* [Work to be completed] Every line from the top of the records through the one bearing "gezollt wurde für ihre ehrenamtliche Leistu" is to be reproduced exactly, and pictures are to be left out.

(Saved data entries)
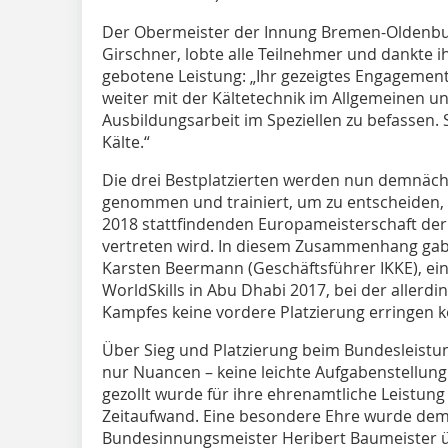
Der Obermeister der Innung Bremen-Oldenbur
Girschner, lobte alle Teilnehmer und dankte ih
gebotene Leistung: „Ihr gezeigtes Engagement 
weiter mit der Kältetechnik im Allgemeinen un
Ausbildungsarbeit im Speziellen zu befassen. S
Kälte.“
Die drei Bestplatzierten werden nun demnäch
genommen und trainiert, um zu entscheiden, 
2018 stattfindenden Europameisterschaft der 
vertreten wird. In diesem Zusammenhang gab „
Karsten Beermann (Geschäftsführer IKKE), eine
WorldSkills in Abu Dhabi 2017, bei der allerdi
Kampfes keine vordere Platzierung erringen k
Über Sieg und Platzierung beim Bundesleistu
nur Nuancen – keine leichte Aufgabenstellung
gezollt wurde für ihre ehrenamtliche Leistu
Zeitaufwand. Eine besondere Ehre wurde dem 
Bundesinnungsmeister Heribert Baumeister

* [Answer to this exercise]
Der Obermeister der Innung Bremen-Oldenbur
Girschner, lobte alle Teilnehmer und dankte ih
gebotene Leistung: „Ihr gezeigtes Engagement 
weiter mit der Kältetechnik im Allgemeinen un
Ausbildungsarbeit im Speziellen zu befassen. S
Kälte.“
Die drei Bestplatzierten werden nun demnäch
genommen und trainiert, um zu entscheiden, 
2018 stattfindenden Europameisterschaft der 
vertreten wird. In diesem Zusammenhang gab „
Karsten Beermann (Geschäftsführer IKKE), eine
WorldSkills in Abu Dhabi 2017, bei der allerdi
Kampfes keine vordere Platzierung erringen k
Über Sieg und Platzierung beim Bundesleistu
nur Nuancen – keine leichte Aufgabenstellung
gezollt wurde für ihre ehrenamtliche Leistu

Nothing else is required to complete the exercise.